Moody's also expects the increase in US tariffs on steel imports will have a limited direct impact on Asian steel companies because of their modest US sales. (File Photo)
Global rating agency Moody's on Wednesday revised its outlook for the steel sector to negative following the rising input costs and inability to pass on higher costs to customers is pressuring the profitability of Asian steel producers. "We expect steel producers' profitability, as measured by EBITDA per tonne, will decline by around 15 per cent in the 12 months to June 2020, following an 8 per cent drop in the 12 months to June 2019," Moody's Corporate Finance Group associate managing director Chris Park said. Moody's noted that prices of iron ore and coking coal, two key steel making inputs, have surged by more than 60 per cent and 20 per cent in the year to June 2019 and will likely stay high for some time.
At the same time, weak demand in end-markets is limiting the ability of producers to pass on these prices increases to customers, resulting in narrowing product spreads, it said.
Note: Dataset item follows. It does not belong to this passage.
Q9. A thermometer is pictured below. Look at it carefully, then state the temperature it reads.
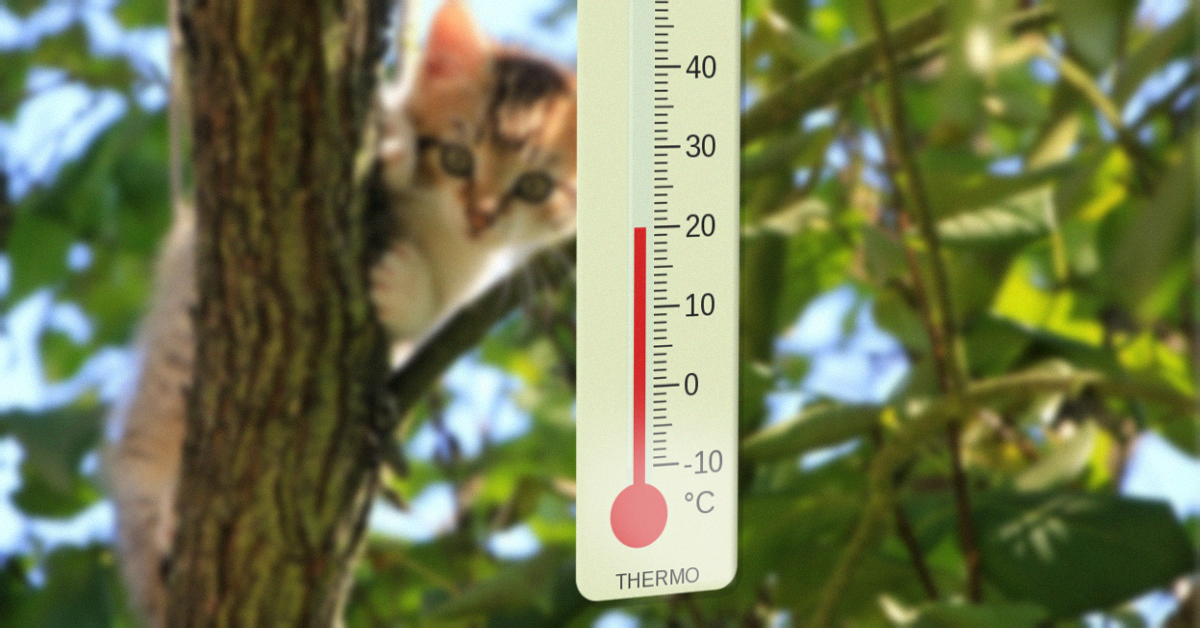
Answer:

"Despite an uptick in demand from the infrastructure sector, soft demand from the property and manufacturing industries will limit growth in steel demand in China, while demand in Korea and Japan will remain largely flat," its vice president and senior credit officer Kaustubh Chaubal said. He further said India's steel demand will remain strongest in Asia but slow to mid-single-digit growth, as weak auto and manufacturing demand offsets the growth in the infrastructure and construction industries. Meanwhile, limited new capacity additions across the region will curb a sharp decline in steel prices, with production up only in India, where demand is still growing, and flat in China, Korea and Japan.
Moody's also expects the increase in US tariffs on steel imports will have a limited direct impact on Asian steel companies because of their modest US sales. "The worsening Japan-Korea relations will also not have a material impact on both, Korean and Japanese steelmakers," it said.